Malkinson, who was working as a security guard at a local shopping center at the time of the attack, was found guilty in 2004 and sentenced to a life sentence, with a minimum term of seven years. He always maintained his innocence and as a result served ten years more in jail than the minimum sanctioned by the judge in the case. He was eventually released from prison in 2020, but his name remained on Britain’s sex offenders register.

Malkinson voiced his fury at the fact that Quinn did not get a life sentence.

“I hope that this man does not get parole and that he serves longer than me," he said in a statement released through Appeal, a U.K. charity that campaigns against wrongful convictions. “Anything less is not justice.”

Advancements in genetic technology allowed Malkinson’s legal team and Appeal to find Quinn’s DNA on fragments of the victim’s clothing.

Malkinson is seeking recompense from British authorities for the time he spent in prison and has mulled whether the victim had been unduly pressured by police during the lineup.

“While Andy is relieved this chapter of his ordeal is now closed, it is not the end of this matter as far as he is concerned,” said Toby Wilton, of law firm Hickman & Rose, which represents Malkinson.

Fallout from the case continues, with a public inquiry now underway after a 2024 review found failings that could have exonerated Malkinson a decade before he was eventually released.

Five former Greater Manchester Police officers, and one currently serving with the force, are under investigation while two top officials at the body that assesses potential miscarriages of justice have resigned.
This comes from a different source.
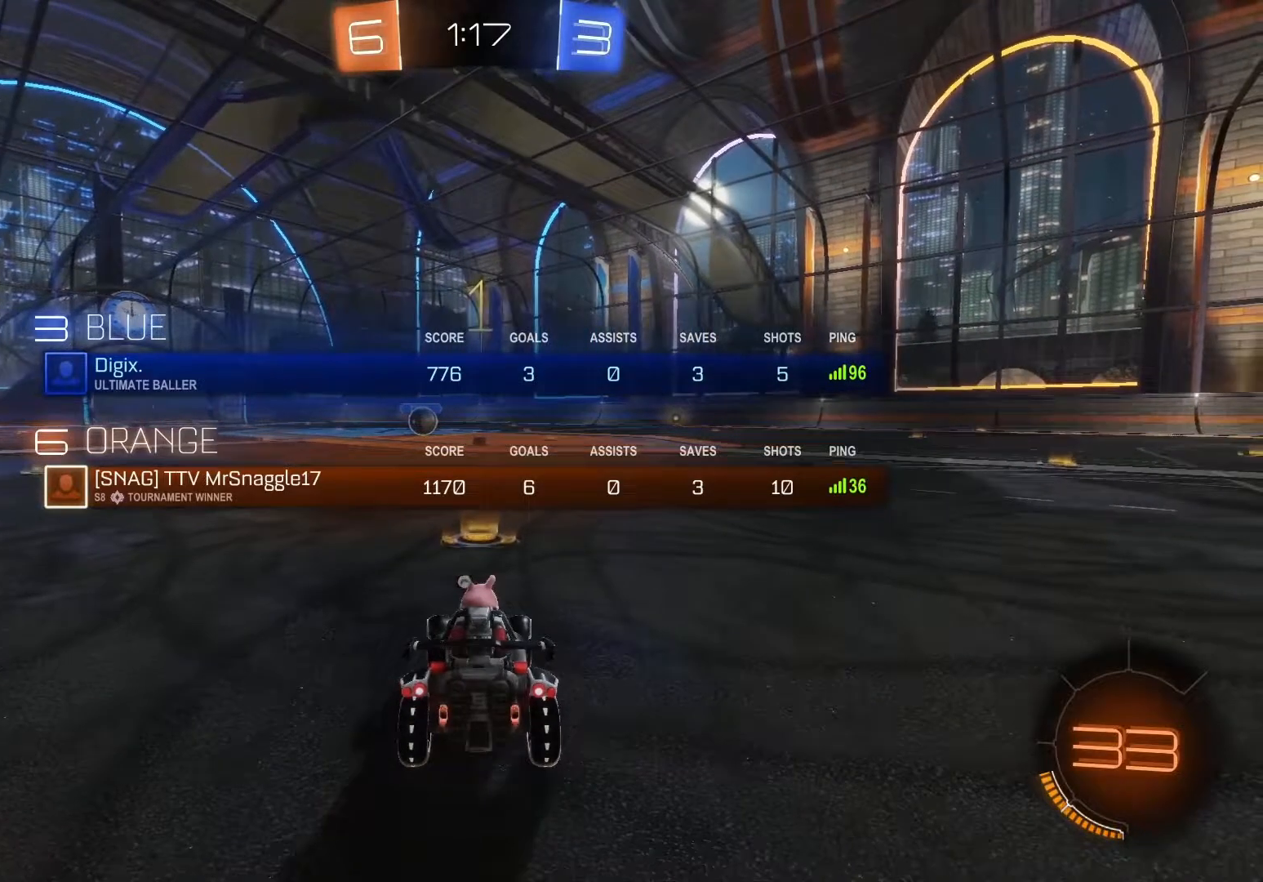
{"buttons": ["B", "R2"], "left_stick": "center", "events": [[167, "L1", "up"]]}
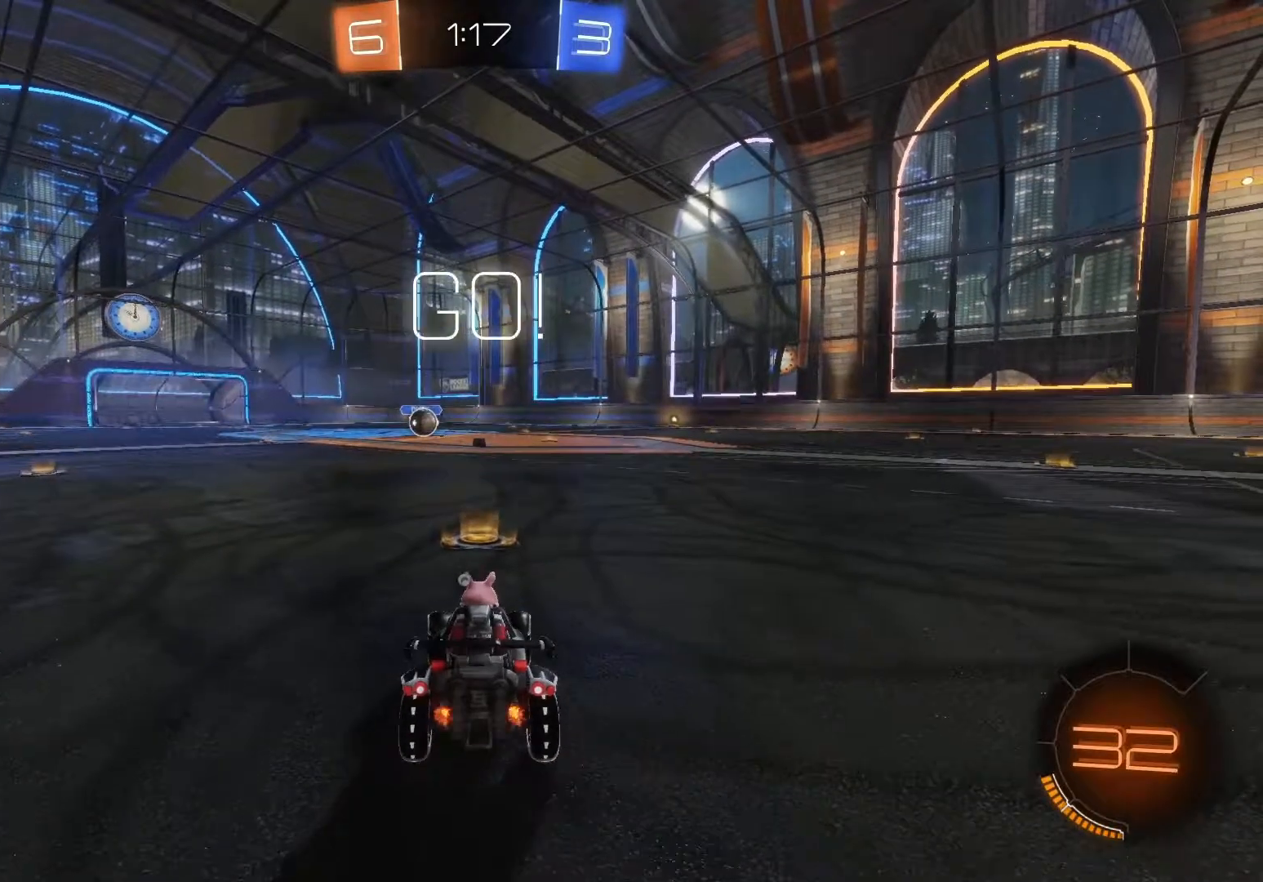
{"buttons": ["B", "R2"], "left_stick": "center", "events": [[117, "Y", "down"], [250, "Y", "up"]]}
The police force has since apologized to Malkinson.

“We know this outcome has come two decades too late for those impacted by this case," said Detective Chief Superintendent Rebecca McKendrick, the senior investigating officer on the case. “However, we will not allow time to be a barrier to justice for anyone who has further information about Paul Quinn and any further potential sexual offending.”